ABOUT THIS EXERCISE: Copy out each line of the data below in which "remote" appears.

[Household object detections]

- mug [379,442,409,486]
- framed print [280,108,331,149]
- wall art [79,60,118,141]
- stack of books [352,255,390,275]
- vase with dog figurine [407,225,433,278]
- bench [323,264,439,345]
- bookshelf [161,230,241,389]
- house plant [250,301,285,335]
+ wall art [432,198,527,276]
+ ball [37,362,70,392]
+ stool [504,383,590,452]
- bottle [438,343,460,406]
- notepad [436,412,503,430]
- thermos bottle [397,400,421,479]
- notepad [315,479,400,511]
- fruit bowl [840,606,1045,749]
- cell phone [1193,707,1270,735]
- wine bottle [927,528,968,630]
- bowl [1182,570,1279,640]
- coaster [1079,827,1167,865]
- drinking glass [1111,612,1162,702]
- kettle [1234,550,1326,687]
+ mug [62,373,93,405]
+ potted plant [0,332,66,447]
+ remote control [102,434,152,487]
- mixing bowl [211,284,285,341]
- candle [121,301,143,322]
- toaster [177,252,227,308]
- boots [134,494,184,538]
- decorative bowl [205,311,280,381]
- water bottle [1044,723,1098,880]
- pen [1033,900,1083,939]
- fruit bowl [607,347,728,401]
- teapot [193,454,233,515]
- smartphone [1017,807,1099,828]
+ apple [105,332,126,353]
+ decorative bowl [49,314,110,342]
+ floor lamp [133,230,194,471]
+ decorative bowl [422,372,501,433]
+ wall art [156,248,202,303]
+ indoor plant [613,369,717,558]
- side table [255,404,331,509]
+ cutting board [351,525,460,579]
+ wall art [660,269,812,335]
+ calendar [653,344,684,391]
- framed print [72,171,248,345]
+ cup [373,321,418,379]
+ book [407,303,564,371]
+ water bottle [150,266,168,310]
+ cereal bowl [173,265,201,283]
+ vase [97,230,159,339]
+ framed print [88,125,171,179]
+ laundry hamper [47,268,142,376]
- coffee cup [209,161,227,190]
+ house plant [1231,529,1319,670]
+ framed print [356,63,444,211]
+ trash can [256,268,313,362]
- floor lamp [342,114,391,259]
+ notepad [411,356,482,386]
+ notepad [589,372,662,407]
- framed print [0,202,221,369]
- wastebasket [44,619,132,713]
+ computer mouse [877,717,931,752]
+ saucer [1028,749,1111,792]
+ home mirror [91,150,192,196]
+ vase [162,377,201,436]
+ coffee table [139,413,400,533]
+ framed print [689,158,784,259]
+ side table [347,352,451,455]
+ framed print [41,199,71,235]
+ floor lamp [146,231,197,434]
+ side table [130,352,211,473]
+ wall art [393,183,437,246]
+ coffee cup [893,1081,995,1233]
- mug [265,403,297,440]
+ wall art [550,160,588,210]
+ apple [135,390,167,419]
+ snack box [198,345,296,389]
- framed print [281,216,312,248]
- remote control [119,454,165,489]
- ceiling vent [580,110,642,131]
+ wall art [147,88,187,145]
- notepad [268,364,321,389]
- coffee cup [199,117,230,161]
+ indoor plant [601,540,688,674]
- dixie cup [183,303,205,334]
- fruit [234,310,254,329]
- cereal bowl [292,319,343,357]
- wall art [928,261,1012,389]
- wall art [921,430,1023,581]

SOLUTION BELOW:
+ remote control [102,434,152,487]
- remote control [119,454,165,489]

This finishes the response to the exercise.